What is needed here is a faithful repeat of every entry, with no character changed.

==============================

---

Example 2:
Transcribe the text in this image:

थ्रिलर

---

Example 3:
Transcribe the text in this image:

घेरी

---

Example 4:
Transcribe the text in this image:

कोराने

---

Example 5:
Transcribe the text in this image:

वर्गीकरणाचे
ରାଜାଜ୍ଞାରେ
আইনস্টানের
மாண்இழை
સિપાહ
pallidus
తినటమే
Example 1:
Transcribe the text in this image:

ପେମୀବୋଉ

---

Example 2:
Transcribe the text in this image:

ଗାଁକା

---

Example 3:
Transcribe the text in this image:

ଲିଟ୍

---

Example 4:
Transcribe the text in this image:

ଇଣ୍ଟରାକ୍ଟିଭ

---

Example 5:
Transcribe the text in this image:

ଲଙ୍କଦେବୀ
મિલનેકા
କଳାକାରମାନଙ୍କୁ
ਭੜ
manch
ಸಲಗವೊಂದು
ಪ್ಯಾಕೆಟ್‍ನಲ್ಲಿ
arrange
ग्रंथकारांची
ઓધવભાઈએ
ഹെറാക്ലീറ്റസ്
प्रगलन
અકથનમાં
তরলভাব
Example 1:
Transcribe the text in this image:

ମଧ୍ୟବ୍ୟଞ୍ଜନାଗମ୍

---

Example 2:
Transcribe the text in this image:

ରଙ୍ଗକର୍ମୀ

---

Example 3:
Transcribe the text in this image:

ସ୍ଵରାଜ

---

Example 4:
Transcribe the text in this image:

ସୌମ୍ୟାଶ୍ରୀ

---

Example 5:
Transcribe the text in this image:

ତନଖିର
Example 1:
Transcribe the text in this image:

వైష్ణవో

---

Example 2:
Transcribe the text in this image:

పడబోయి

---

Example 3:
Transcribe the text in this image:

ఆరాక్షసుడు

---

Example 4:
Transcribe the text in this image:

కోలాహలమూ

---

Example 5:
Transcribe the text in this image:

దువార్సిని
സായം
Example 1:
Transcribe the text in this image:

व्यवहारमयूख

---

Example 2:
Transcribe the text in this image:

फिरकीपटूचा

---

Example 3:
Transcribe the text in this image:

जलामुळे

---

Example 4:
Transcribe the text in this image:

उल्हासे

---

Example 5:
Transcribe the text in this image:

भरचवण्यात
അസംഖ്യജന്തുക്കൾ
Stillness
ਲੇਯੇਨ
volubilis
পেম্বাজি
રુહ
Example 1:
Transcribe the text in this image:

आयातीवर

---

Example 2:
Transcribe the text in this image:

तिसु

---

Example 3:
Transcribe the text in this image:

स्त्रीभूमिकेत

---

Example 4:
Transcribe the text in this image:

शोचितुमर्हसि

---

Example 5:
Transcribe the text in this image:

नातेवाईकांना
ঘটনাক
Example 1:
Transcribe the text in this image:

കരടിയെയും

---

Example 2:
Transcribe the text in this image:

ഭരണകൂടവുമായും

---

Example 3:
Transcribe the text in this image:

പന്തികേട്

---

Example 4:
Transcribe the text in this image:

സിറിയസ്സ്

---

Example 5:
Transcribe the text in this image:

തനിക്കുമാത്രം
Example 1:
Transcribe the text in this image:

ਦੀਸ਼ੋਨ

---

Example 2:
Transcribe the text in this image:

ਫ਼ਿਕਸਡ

==============================

• [RESULT OF THIS EXERCISE]
---

Example 2:
Transcribe the text in this image:

थ्रिलर

---

Example 3:
Transcribe the text in this image:

घेरी

---

Example 4:
Transcribe the text in this image:

कोराने

---

Example 5:
Transcribe the text in this image:

वर्गीकरणाचे
ରାଜାଜ୍ଞାରେ
আইনস্টানের
மாண்இழை
સિપાહ
pallidus
తినటమే
Example 1:
Transcribe the text in this image:

ପେମୀବୋଉ

---

Example 2:
Transcribe the text in this image:

ଗାଁକା

---

Example 3:
Transcribe the text in this image:

ଲିଟ୍

---

Example 4:
Transcribe the text in this image:

ଇଣ୍ଟରାକ୍ଟିଭ

---

Example 5:
Transcribe the text in this image:

ଲଙ୍କଦେବୀ
મિલનેકા
କଳାକାରମାନଙ୍କୁ
ਭੜ
manch
ಸಲಗವೊಂದು
ಪ್ಯಾಕೆಟ್‍ನಲ್ಲಿ
arrange
ग्रंथकारांची
ઓધવભાઈએ
ഹെറാക്ലീറ്റസ്
प्रगलन
અકથનમાં
তরলভাব
Example 1:
Transcribe the text in this image:

ମଧ୍ୟବ୍ୟଞ୍ଜନାଗମ୍

---

Example 2:
Transcribe the text in this image:

ରଙ୍ଗକର୍ମୀ

---

Example 3:
Transcribe the text in this image:

ସ୍ଵରାଜ

---

Example 4:
Transcribe the text in this image:

ସୌମ୍ୟାଶ୍ରୀ

---

Example 5:
Transcribe the text in this image:

ତନଖିର
Example 1:
Transcribe the text in this image:

వైష్ణవో

---

Example 2:
Transcribe the text in this image:

పడబోయి

---

Example 3:
Transcribe the text in this image:

ఆరాక్షసుడు

---

Example 4:
Transcribe the text in this image:

కోలాహలమూ

---

Example 5:
Transcribe the text in this image:

దువార్సిని
സായം
Example 1:
Transcribe the text in this image:

व्यवहारमयूख

---

Example 2:
Transcribe the text in this image:

फिरकीपटूचा

---

Example 3:
Transcribe the text in this image:

जलामुळे

---

Example 4:
Transcribe the text in this image:

उल्हासे

---

Example 5:
Transcribe the text in this image:

भरचवण्यात
അസംഖ്യജന്തുക്കൾ
Stillness
ਲੇਯੇਨ
volubilis
পেম্বাজি
રુહ
Example 1:
Transcribe the text in this image:

आयातीवर

---

Example 2:
Transcribe the text in this image:

तिसु

---

Example 3:
Transcribe the text in this image:

स्त्रीभूमिकेत

---

Example 4:
Transcribe the text in this image:

शोचितुमर्हसि

---

Example 5:
Transcribe the text in this image:

नातेवाईकांना
ঘটনাক
Example 1:
Transcribe the text in this image:

കരടിയെയും

---

Example 2:
Transcribe the text in this image:

ഭരണകൂടവുമായും

---

Example 3:
Transcribe the text in this image:

പന്തികേട്

---

Example 4:
Transcribe the text in this image:

സിറിയസ്സ്

---

Example 5:
Transcribe the text in this image:

തനിക്കുമാത്രം
Example 1:
Transcribe the text in this image:

ਦੀਸ਼ੋਨ

---

Example 2:
Transcribe the text in this image:

ਫ਼ਿਕਸਡ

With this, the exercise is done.